20.8 C
London
Sunday, June 4, 2023
HomeScienceAnalyzing the Advantages of Peer-Punishment for Enhancing Cooperation

Analyzing the Advantages of Peer-Punishment for Enhancing Cooperation

Date:

Migration options and contributions across rounds in each lab. Credit: Lo Iacono et al

A multi-laboratory replication of a 2006 study supports the role of peer punishment in promoting human cooperation. Collaboration is imperative for society to successfully solve complex problems, including climate change. One technique many groups have adopted is the peer punishment system for non-cooperators.

Such a system incurs costs for the participants, who have to impose penalties, but it can allow collaborators to feel more secure that their investment in the joint venture will be matched by others. A 2006 study indicated that peer-punished groups outperformed non-peer-punished groups. In light of the current repetition crisis in the social sciences,

Sergio Lo Iacono and colleagues attempted to replicate the 2006 study at seven sites in Europe. Each iteration had 144 participants. Participants interacted anonymously in groups of 12 for 30 rounds. In each round, each participant can choose to join a sanctioning group or a non-punishing group. Then, each participant chose 20 tokens to contribute to the pool. These tokens will be multiplied by 1.6 and divided equally among the group members.

In groups with penalizing establishments, there was a second phase of play, where participants could “punish” participants who had not contributed sufficiently to the group’s project by withdrawing their tokens – but at a cost to themselves.

In five of the seven iterations, the original pattern from the 2006 study continued: the majority of participants eventually chose to join groups with a punishing institution, and participants in punishment groups cooperated and benefited more on average than participants in groups without punishments. institution. In the remaining two sites, results were weaker than in the original study yet still favored sanctioning institutions.

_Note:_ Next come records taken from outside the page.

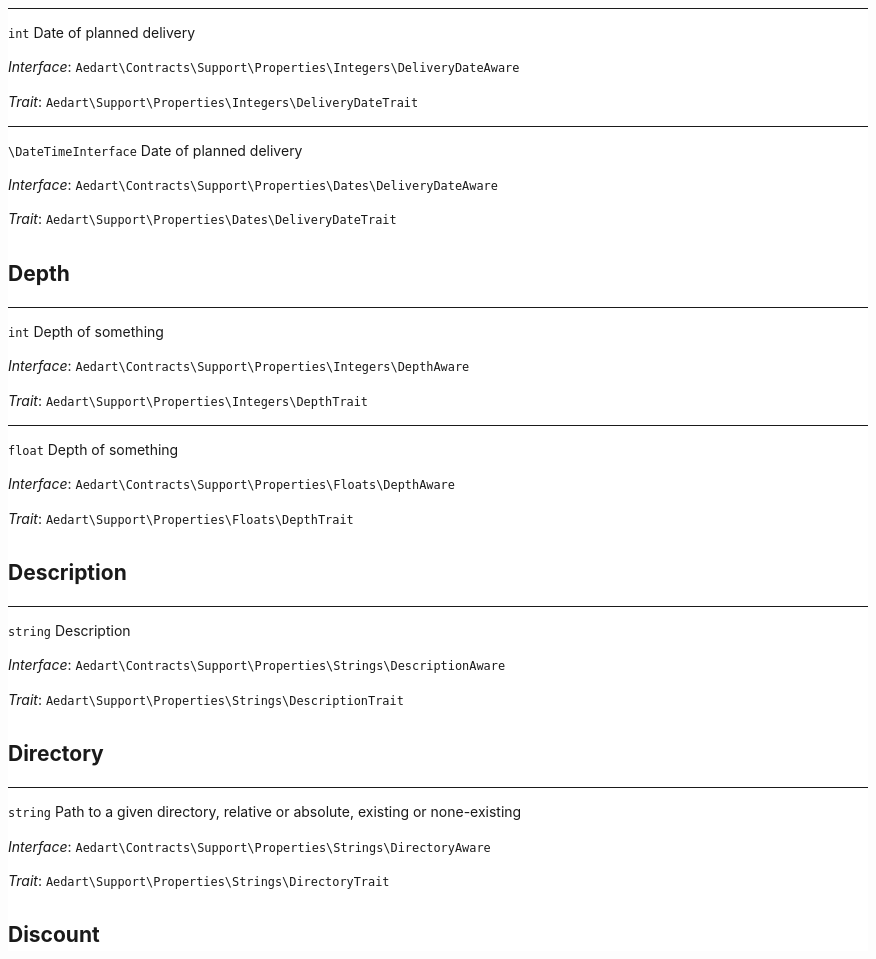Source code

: 
___
`int` Date of planned delivery

*Interface*: `Aedart\Contracts\Support\Properties\Integers\DeliveryDateAware`

*Trait*: `Aedart\Support\Properties\Integers\DeliveryDateTrait`


___
`\DateTimeInterface` Date of planned delivery

*Interface*: `Aedart\Contracts\Support\Properties\Dates\DeliveryDateAware`

*Trait*: `Aedart\Support\Properties\Dates\DeliveryDateTrait`



## Depth

___
`int` Depth of something

*Interface*: `Aedart\Contracts\Support\Properties\Integers\DepthAware`

*Trait*: `Aedart\Support\Properties\Integers\DepthTrait`


___
`float` Depth of something

*Interface*: `Aedart\Contracts\Support\Properties\Floats\DepthAware`

*Trait*: `Aedart\Support\Properties\Floats\DepthTrait`



## Description

___
`string` Description

*Interface*: `Aedart\Contracts\Support\Properties\Strings\DescriptionAware`

*Trait*: `Aedart\Support\Properties\Strings\DescriptionTrait`



## Directory

___
`string` Path to a given directory, relative or absolute, existing or none-existing

*Interface*: `Aedart\Contracts\Support\Properties\Strings\DirectoryAware`

*Trait*: `Aedart\Support\Properties\Strings\DirectoryTrait`



## Discount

Overall, these results show that the emergence and persistence of sanctioning institutions to support cooperation in dilemmas of public goods is a robust phenomenon in the European context, according to the authors. The paper has been published in the journal PNAS Nexus.

more information:
Sergio Lo Iacono et al., The Competitive Advantage of Sanctioning Organizations Revisited: Multifactorial Replication, PNAS Nexus (2023). DOI: 10.1093/pnasnexus/pgad091

the quote: Examining How Cooperation Benefits Peer Punishment (2023, May 3), Retrieved May 3, 2023 from https://phys.org/news/2023-05-cooperation-benefits-peer-punishment.html

This document is subject to copyright. Apart from any fair dealing for the purpose of private study or research, no part may be reproduced without written permission. The content is provided for informational purposes only.

Jackyhttps://whatsnew2day.com/
The author of what'snew2day.com is dedicated to keeping you up-to-date on the latest news and information.